Poppenbüttel Community Centre

2017

Assemble were invited to take part in a week long workshop in September 2017 as part of a competition to develop propositional ideas for a new self-build community centre in an area of new accommodation for refugees in Poppenbuttel, Hamburg.

The aim of the project was to develop a model for enfranchising new communities in the delivery of their infrastructure, supporting the integration of refugees into the neighbourbhood. The intention was to enable encounters between old and new neighbours, professionals and laypeople, the city and the project’s peripheral location.

Conceived and managed by HafenCity University Hamburg’s Urban Design department, five practices were invited to take part in the collaborative workshop, which took place on the development site in a temporary shelter. Each practice worked with newly settled refugees as well as architecture, industrial design and construction students to develop proposals for a spatial strategy for the new community centre as well as how it would be delivered and managed.

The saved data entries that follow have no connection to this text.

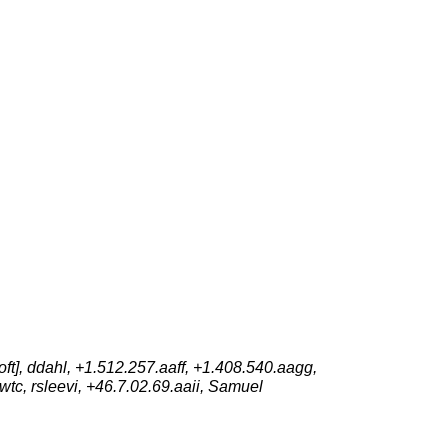
t], ddahl, +1.512.257.aaff, +1.408.540.aagg,
 wtc, rsleevi, +46.7.02.69.aaii, Samuel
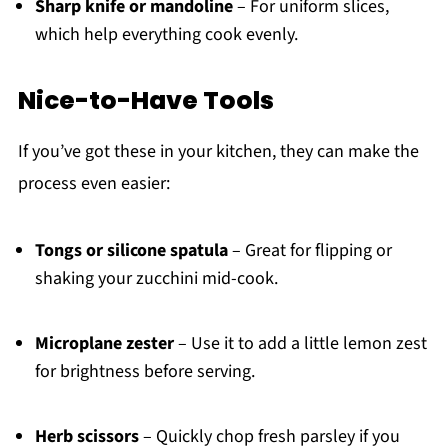
Sharp knife or mandoline
– For uniform slices,
which help everything cook evenly.
Nice-to-Have Tools
If you’ve got these in your kitchen, they can make the
process even easier:
Tongs or silicone spatula
– Great for flipping or
shaking your zucchini mid-cook.
Microplane zester
– Use it to add a little lemon zest
for brightness before serving.
Herb scissors
– Quickly chop fresh parsley if you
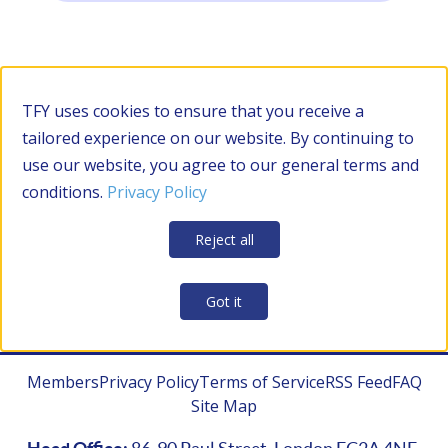
Filter by Category
TFY uses cookies to ensure that you receive a
tailored experience on our website. By continuing to
use our website, you agree to our general terms and
RESOURCES
conditions.
Privacy Policy
Apply Filters
Clear all
Reject all
CONTRACTOR MANAGEMENT
Got it
Members
Privacy Policy
Terms of Service
RSS Feed
FAQ
Site Map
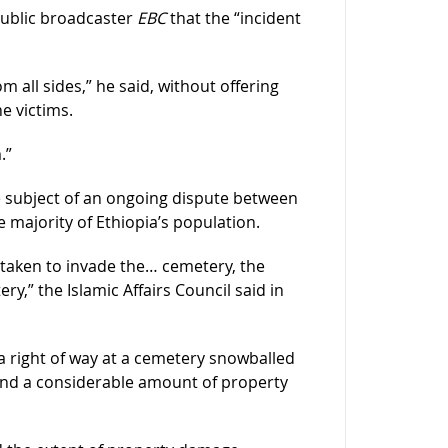
public broadcaster
EBC
that the “incident
 all sides,” he said, without offering
he victims.
.”
 subject of an ongoing dispute between
majority of Ethiopia’s population.
taken to invade the… cemetery, the
ry,” the Islamic Affairs Council said in
 a right of way at a cemetery snowballed
 and a considerable amount of property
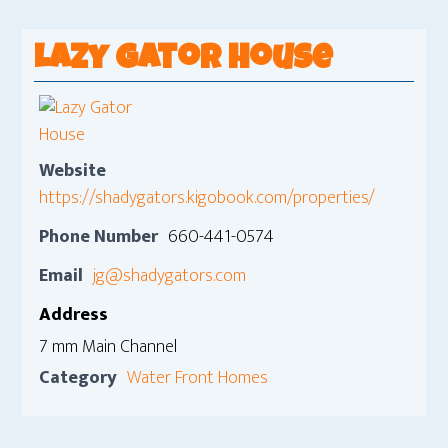
Lazy Gator House
Website
https://shadygators.kigobook.com/properties/
Phone Number
660-441-0574
Email
jg@shadygators.com
Address
7 mm Main Channel
Category
Water Front Homes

The Begegnungshaus was to be a new, significant civic building for the neighbourhood which would be reflected through its material character as well as its ongoing programme. The material approach should feel careful, long-term and secure, avoiding the temporary feel common to many self-build projects. At it’s heart it aimed to provide the kind of space that did not exist elsewhere within the housing development: a spacious, light, social hall capable of facilitating a broad spectrum of types and scales of collective use.

Assemble’s proposal extended the attitude of self-build beyond the construction methodology of the building, to the kind of culture it provided for and the activities it supported.

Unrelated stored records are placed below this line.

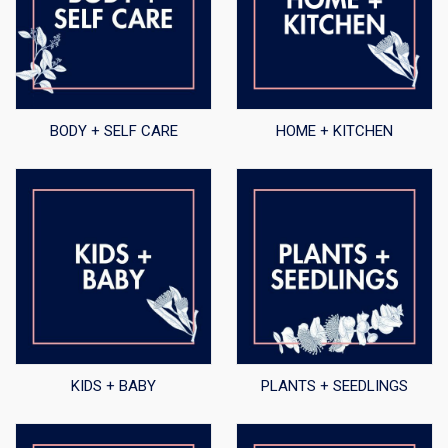
BODY + SELF CARE
HOME + KITCHEN
KIDS + BABY
PLANTS + SEEDLINGS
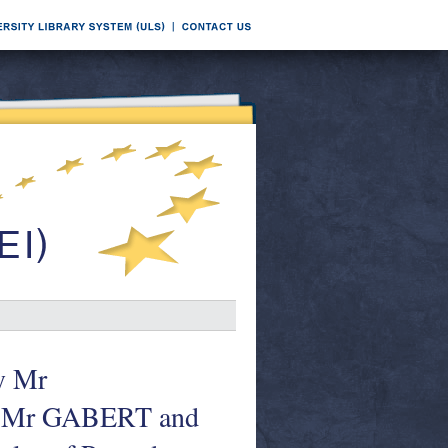
y Mr
 Mr GABERT and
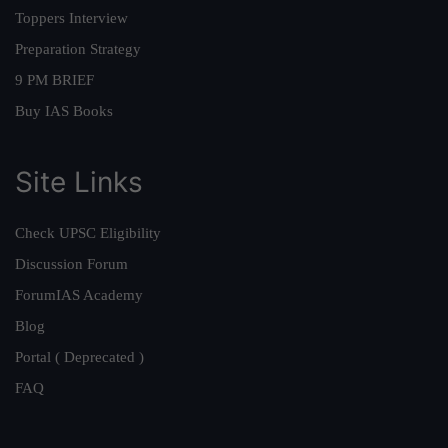
Toppers Interview
Preparation Strategy
9 PM BRIEF
Buy IAS Books
Site Links
Check UPSC Eligibility
Discussion Forum
ForumIAS Academy
Blog
Portal ( Deprecated )
FAQ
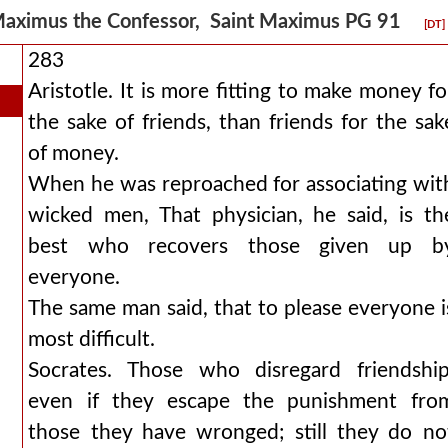
aximus the Confessor, Saint Maximus PG 91
[DT]
283
Aristotle. It is more fitting to make money fo
the sake of friends, than friends for the sak
of money.
When he was reproached for associating wit
wicked men, That physician, he said, is th
best who recovers those given up b
everyone.
The same man said, that to please everyone i
most difficult.
Socrates. Those who disregard friendship
even if they escape the punishment fro
those they have wronged; still they do no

The design was characterised by generosity. Our design established the maximum usable volume of space through a cost-efficient structural approach. The overall form was a simple large insulated envelope, freeing up the space inside for improvisation and diverse uses. The ambition was that the first floor would also be formally activated in the future, when the project had further budget to invest in the fabric of the building.

The articulation of the envelope was key in terms of the relationship between the building and the rest of the site. Through large openings at ground floor, and a continuous glazed clerestory, it would be animated, showing or alluding to the activity that is happening inside. This animated facade was accentuated by hand-made awnings which opened over hard landscaping, to provide a sheltered public perimeter that would encourage informal occupation.